Rabbi Joshua Hammerman of Stamford, Connecticut’s Temple Beth El confirmed that he passed away at Stamford Hospital. A cause of death was not disclosed.
A fan favorite with his droll humor, wild red hair and — of course — a distinctive voice, Kalter also joined Letterman for many a comedy bit during the announcer’s nearly 1,500 Late Show episodes. He often would play faux angry or bitter, dropping bleeped expletives.

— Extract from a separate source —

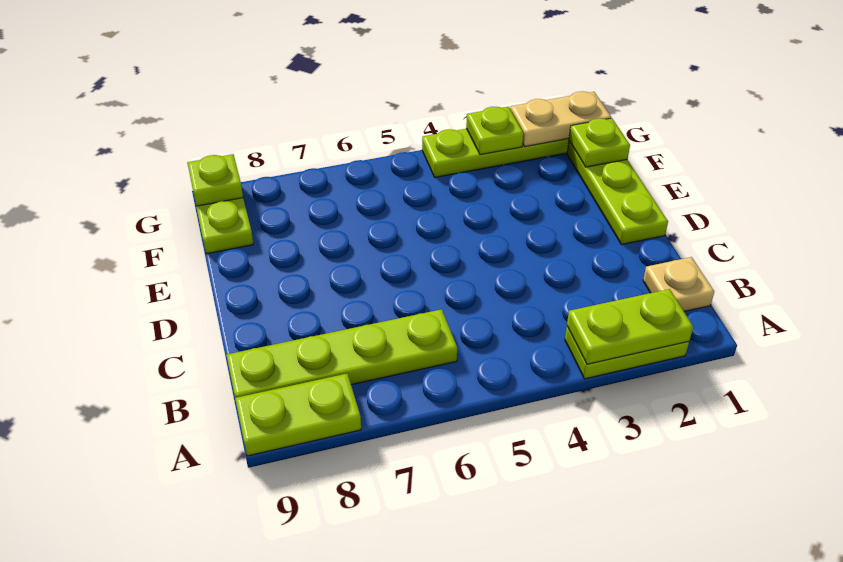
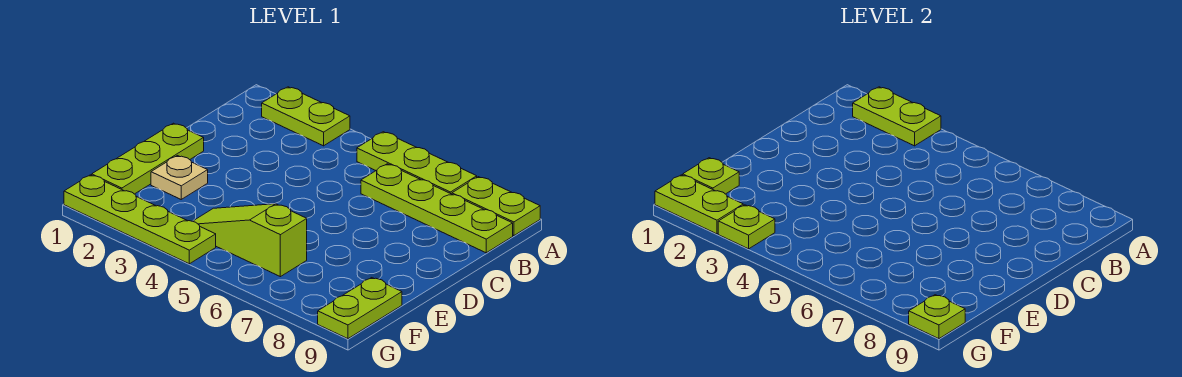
none -> lime 1x3 plate [357,132,477,194]
tan 1x1 plate [643,257,714,311] -> tan 1x1 plate moved to [151,156,208,199]
none -> lime 1x3 slope [193,204,307,277]
tan 1x2 plate [510,91,611,147] -> lime 1x2 plate [655,175,743,234]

Sometimes he would break out in song, leaving Letterman to give that trademark deadpan “Huh?” look to the audience and cameras.
Kalter was born on March 21, 1943, in Brooklyn and taught high school English after graduating from college. He began his show business career in local radio. During the 1980s, as Letterman’s Late Night aired on NBC, Kalter announced for hundreds of national radio and television commercials. He was the ’80s voice of USA Network and the Michelin Man, among many others.
He also was the announcer for several New York-based TV shows including To Tell the Truth, The Money Maze and The $25,000 Pyramid, some of which were done from the Ed Sullivan Theater in Manhattan — the studio Late Show eventually would call home. He replaced Bill Wendell on To Tell the Truth before also succeeding him on Late Show for Season 3 in September 1995. Wendell had been Letterman’s announcer since the host’s daytime TV days.
Plans for a memorial have not yet been revealed.